Two other personal memories: I was bothered by getting the balance right in understanding Paul's Scripture quotations, and knowing what else beside the Septuagint was behind them. On a summer morning, Michael said we should be outside. We sat on a bench in the front quad of UCL. Michael took out his pocket Greek NT, and turned up passages in Romans and elsewhere, and quoted and translated the Hebrew behind them, and the Greek of the Septuagint, and the later Latin of the Vulgate, all from memory -- and with excellent shots, from memory, of Tyndale's translations. And it was all done with total modesty, as if this were something that anyone could do, and he just happened to be passing.
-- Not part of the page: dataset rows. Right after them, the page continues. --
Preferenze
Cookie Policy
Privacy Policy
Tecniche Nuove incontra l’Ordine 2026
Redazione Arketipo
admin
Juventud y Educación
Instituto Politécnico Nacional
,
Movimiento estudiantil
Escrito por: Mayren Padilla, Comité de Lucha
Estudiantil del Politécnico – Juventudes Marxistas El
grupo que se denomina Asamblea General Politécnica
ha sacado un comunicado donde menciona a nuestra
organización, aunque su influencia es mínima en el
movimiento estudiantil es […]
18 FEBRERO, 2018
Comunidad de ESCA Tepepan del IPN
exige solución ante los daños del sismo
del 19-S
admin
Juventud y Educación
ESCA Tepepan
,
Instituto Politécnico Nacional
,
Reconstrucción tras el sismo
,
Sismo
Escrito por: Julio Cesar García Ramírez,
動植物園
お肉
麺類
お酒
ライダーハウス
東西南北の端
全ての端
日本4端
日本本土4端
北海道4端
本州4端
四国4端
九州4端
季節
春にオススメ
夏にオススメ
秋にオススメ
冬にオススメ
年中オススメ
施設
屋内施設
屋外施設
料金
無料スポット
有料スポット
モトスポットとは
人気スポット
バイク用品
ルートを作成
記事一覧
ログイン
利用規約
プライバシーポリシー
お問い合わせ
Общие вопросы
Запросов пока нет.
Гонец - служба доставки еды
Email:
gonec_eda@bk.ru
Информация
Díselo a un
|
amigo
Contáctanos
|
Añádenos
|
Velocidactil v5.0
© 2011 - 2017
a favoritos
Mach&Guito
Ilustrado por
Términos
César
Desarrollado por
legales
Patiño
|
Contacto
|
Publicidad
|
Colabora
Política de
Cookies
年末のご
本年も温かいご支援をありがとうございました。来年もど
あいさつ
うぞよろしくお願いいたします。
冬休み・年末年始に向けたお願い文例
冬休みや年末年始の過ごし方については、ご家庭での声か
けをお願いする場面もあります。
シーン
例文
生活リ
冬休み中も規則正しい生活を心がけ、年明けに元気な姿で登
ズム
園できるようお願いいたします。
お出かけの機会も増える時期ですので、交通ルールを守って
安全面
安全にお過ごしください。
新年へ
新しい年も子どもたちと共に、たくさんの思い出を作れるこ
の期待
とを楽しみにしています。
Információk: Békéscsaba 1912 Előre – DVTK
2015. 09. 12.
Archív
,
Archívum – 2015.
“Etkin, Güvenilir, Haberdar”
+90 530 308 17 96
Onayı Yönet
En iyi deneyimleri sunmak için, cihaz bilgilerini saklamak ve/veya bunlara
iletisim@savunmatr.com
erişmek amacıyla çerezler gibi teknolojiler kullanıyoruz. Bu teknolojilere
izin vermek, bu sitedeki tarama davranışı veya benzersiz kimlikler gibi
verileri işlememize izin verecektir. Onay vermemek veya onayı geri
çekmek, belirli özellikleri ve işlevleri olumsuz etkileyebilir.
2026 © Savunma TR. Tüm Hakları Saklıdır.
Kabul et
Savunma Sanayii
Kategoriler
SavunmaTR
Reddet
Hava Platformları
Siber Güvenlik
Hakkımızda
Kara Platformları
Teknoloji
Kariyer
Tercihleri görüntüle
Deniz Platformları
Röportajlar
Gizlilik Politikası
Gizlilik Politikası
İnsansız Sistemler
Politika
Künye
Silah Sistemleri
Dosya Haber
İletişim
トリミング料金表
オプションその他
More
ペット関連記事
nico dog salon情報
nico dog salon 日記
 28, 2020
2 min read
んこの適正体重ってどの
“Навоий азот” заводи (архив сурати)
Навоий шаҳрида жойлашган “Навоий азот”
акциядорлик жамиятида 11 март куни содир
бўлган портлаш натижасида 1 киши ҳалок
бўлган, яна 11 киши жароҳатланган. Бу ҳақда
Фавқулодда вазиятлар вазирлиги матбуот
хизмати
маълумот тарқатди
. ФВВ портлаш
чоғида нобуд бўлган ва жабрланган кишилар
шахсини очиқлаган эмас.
The other memory is of his presence, after dinner, late in that October evening in 1975, in the delightful Senior Common Room of Hertford College. He had given his lecture, to acclaim. Over coffee he was content to be with appreciative Fellows and friends. The door opened, and his wife Anita slipped in, having just put the children, Gail and Alex, to bed in a guest room opposite. She murmured to Michael that they were too excited to sleep yet, but would. Michael's happiness at his wife's presence and his children's nearness was, visibly, now complete. So many people learned from his erudition, and received his warmth and generosity. Everyone felt better after being in his company. He is already very greatly missed.
David Daniell
Joan Lupton
We have to announce with sadness the death of our member Joan Lupton on 2 July 1998,
aged 87. She was the widow of Lewis Lupton.
John Barnett
We are saddened to announce the death of John Barnett, of North Nibley, Gloucestershire,
who was the author of the The Ploughboy's Story which was performed at North Nibley
in September 1994 as part of the Tyndale quincentenary celebrations. He was a staunch
member of the Society and will be missed by many.